> **Provided records**:
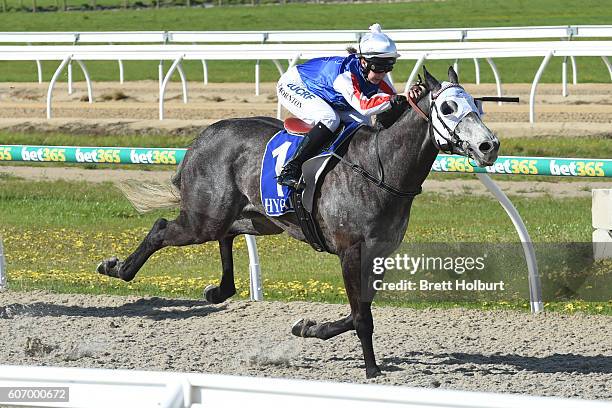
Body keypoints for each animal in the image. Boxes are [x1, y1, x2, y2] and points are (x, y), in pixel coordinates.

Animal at [95, 65, 498, 378]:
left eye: (476, 104)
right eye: (448, 106)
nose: (489, 146)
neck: (378, 167)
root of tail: (201, 137)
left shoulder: (377, 254)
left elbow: (358, 311)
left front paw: (308, 327)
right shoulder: (351, 251)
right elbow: (362, 316)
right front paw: (372, 369)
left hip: (254, 218)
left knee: (227, 234)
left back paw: (219, 290)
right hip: (203, 218)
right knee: (163, 228)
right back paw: (117, 268)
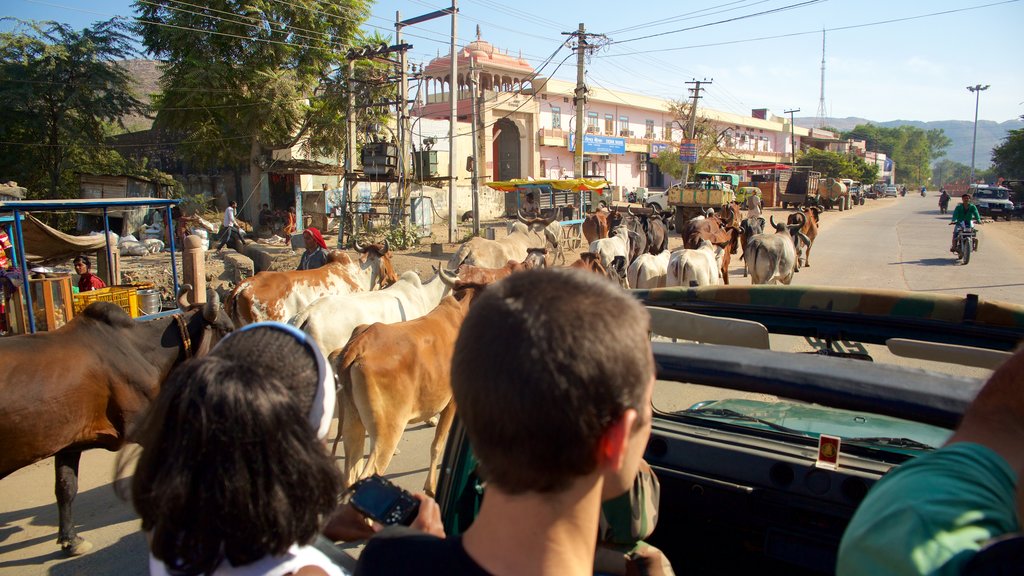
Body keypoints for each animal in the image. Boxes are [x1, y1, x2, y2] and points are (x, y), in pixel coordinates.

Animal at [0, 291, 232, 553]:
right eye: (226, 328)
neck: (140, 350)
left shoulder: (69, 442)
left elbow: (66, 487)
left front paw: (71, 540)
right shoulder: (143, 426)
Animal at [329, 270, 485, 494]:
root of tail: (359, 344)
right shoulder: (452, 403)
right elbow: (437, 444)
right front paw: (431, 487)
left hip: (353, 423)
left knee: (351, 474)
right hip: (388, 434)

> **Your instructions**:
Lines from the one with "right knee: (163, 228)" through the final line of the listing above: copy them exactly, both ends included, and omit every picture.

> **Solution to this problem**:
right knee: (163, 228)
right back paw: (117, 268)
Body keypoints for each animal in the image. Boxes are [x1, y1, x2, y2] and points are (x, y), in pixel coordinates.

Animal at [0, 291, 232, 553]:
right eye: (226, 328)
neck: (140, 350)
left shoulder: (69, 442)
left elbow: (66, 487)
left front paw: (71, 540)
right shoulder: (143, 426)
Animal at [329, 270, 485, 494]:
root of tail: (359, 344)
right shoulder: (452, 403)
right elbow: (437, 444)
right front paw: (431, 487)
left hip: (353, 423)
left knee: (351, 474)
right hip: (388, 434)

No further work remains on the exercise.